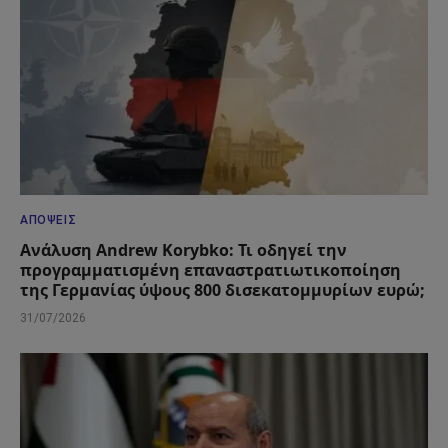
ΑΠΌΨΕΙΣ
Ανάλυση Andrew Korybko: Τι οδηγεί την
προγραμματισμένη επαναστρατιωτικοποίηση
της Γερμανίας ύψους 800 δισεκατομμυρίων ευρώ;
31/07/2026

######

> **YOUR INSTRUCTIONS**: Return all records verbatim and drop the pictures.

> **RESULT FOR THIS TASK**:
ΑΠΌΨΕΙΣ
Ανάλυση Andrew Korybko: Τι οδηγεί την
προγραμματισμένη επαναστρατιωτικοποίηση
της Γερμανίας ύψους 800 δισεκατομμυρίων ευρώ;
31/07/2026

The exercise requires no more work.